■ **DATA RECORDS**:

....

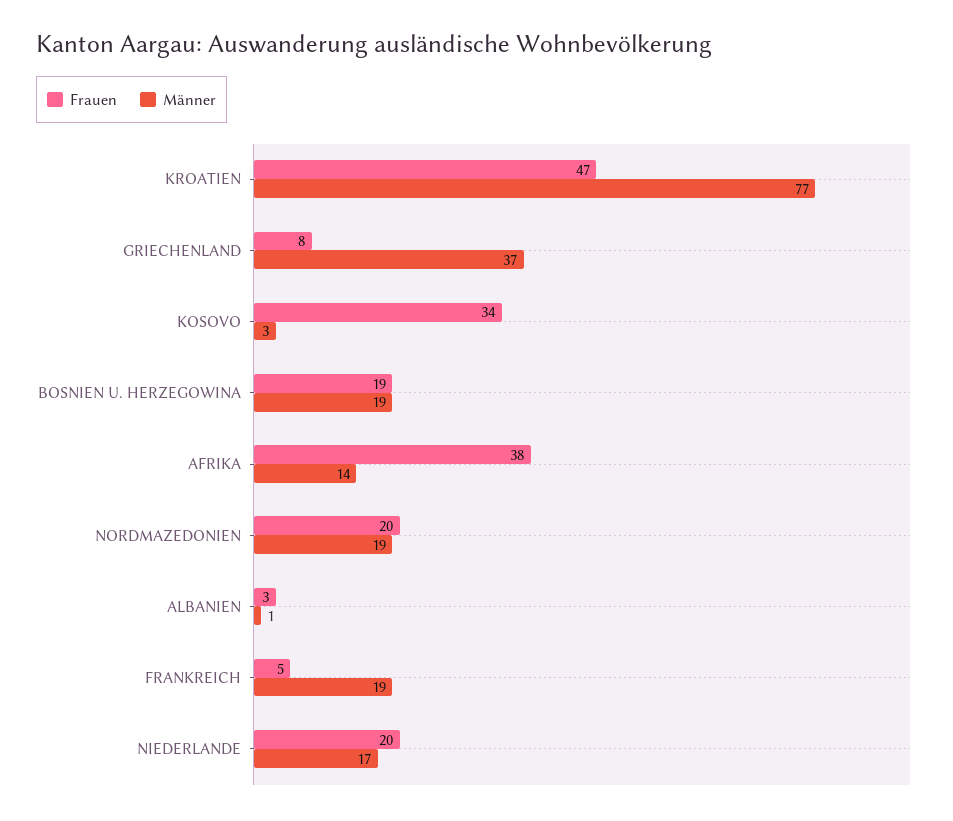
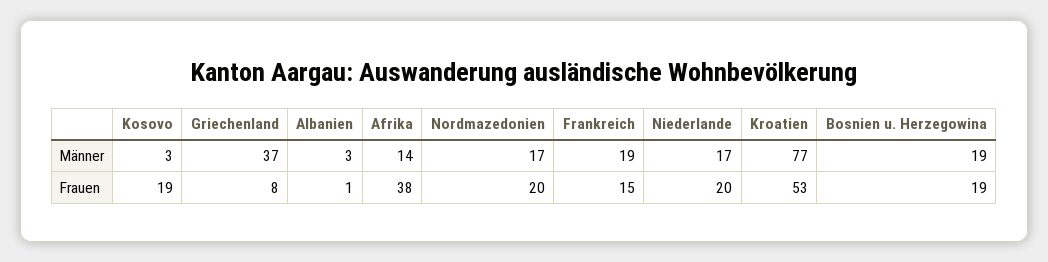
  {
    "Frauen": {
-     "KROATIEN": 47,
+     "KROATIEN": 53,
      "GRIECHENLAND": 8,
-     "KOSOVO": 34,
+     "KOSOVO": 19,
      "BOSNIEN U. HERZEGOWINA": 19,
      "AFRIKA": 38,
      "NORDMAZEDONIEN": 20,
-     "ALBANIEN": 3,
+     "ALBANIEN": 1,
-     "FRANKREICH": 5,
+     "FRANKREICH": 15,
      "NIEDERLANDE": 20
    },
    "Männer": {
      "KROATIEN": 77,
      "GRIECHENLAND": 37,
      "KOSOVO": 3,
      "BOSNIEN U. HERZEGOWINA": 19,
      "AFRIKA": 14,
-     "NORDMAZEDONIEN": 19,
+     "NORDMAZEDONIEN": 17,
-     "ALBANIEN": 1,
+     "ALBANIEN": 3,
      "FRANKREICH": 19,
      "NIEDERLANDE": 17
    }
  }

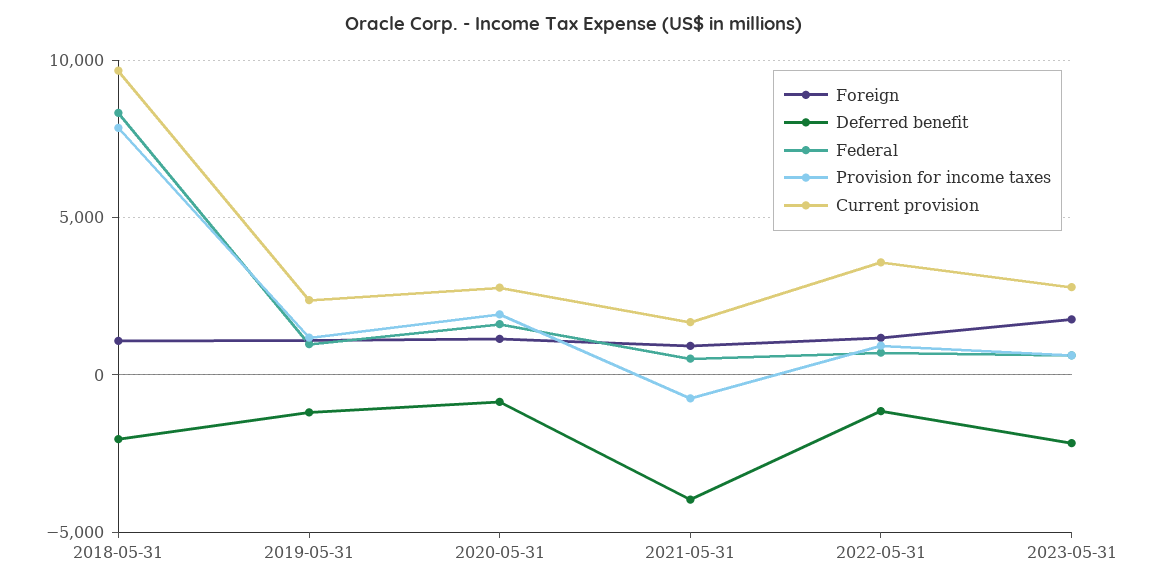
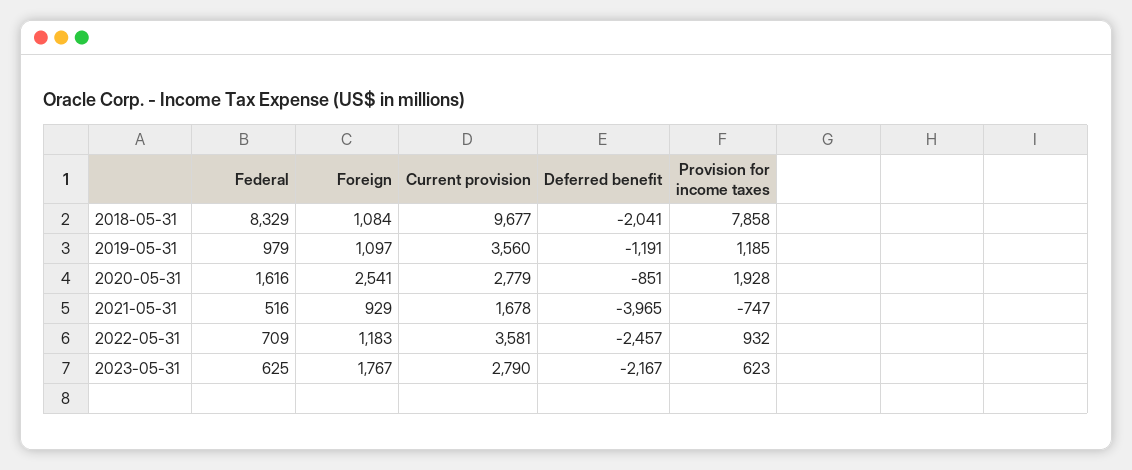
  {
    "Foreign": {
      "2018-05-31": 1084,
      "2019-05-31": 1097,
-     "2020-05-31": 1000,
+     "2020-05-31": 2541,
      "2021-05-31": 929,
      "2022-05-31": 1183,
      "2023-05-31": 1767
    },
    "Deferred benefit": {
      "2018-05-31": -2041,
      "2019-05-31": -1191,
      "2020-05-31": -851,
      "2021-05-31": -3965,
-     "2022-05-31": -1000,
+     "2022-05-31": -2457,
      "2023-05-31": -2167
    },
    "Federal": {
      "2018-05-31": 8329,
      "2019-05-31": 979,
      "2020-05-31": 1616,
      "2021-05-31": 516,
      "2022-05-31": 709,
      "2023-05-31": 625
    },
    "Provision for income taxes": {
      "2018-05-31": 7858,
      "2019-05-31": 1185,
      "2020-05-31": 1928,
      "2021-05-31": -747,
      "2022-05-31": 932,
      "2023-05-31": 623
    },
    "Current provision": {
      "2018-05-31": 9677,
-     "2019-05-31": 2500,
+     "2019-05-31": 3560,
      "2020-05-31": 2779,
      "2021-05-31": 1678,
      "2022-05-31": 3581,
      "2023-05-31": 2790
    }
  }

....

■ **WORK INSTRUCTION**: Could you output all the entries above exactly as written, leaving out the pictures?

■ **RESULT OF THE EXERCISE**:
  {
    "Frauen": {
-     "KROATIEN": 47,
+     "KROATIEN": 53,
      "GRIECHENLAND": 8,
-     "KOSOVO": 34,
+     "KOSOVO": 19,
      "BOSNIEN U. HERZEGOWINA": 19,
      "AFRIKA": 38,
      "NORDMAZEDONIEN": 20,
-     "ALBANIEN": 3,
+     "ALBANIEN": 1,
-     "FRANKREICH": 5,
+     "FRANKREICH": 15,
      "NIEDERLANDE": 20
    },
    "Männer": {
      "KROATIEN": 77,
      "GRIECHENLAND": 37,
      "KOSOVO": 3,
      "BOSNIEN U. HERZEGOWINA": 19,
      "AFRIKA": 14,
-     "NORDMAZEDONIEN": 19,
+     "NORDMAZEDONIEN": 17,
-     "ALBANIEN": 1,
+     "ALBANIEN": 3,
      "FRANKREICH": 19,
      "NIEDERLANDE": 17
    }
  }

  {
    "Foreign": {
      "2018-05-31": 1084,
      "2019-05-31": 1097,
-     "2020-05-31": 1000,
+     "2020-05-31": 2541,
      "2021-05-31": 929,
      "2022-05-31": 1183,
      "2023-05-31": 1767
    },
    "Deferred benefit": {
      "2018-05-31": -2041,
      "2019-05-31": -1191,
      "2020-05-31": -851,
      "2021-05-31": -3965,
-     "2022-05-31": -1000,
+     "2022-05-31": -2457,
      "2023-05-31": -2167
    },
    "Federal": {
      "2018-05-31": 8329,
      "2019-05-31": 979,
      "2020-05-31": 1616,
      "2021-05-31": 516,
      "2022-05-31": 709,
      "2023-05-31": 625
    },
    "Provision for income taxes": {
      "2018-05-31": 7858,
      "2019-05-31": 1185,
      "2020-05-31": 1928,
      "2021-05-31": -747,
      "2022-05-31": 932,
      "2023-05-31": 623
    },
    "Current provision": {
      "2018-05-31": 9677,
-     "2019-05-31": 2500,
+     "2019-05-31": 3560,
      "2020-05-31": 2779,
      "2021-05-31": 1678,
      "2022-05-31": 3581,
      "2023-05-31": 2790
    }
  }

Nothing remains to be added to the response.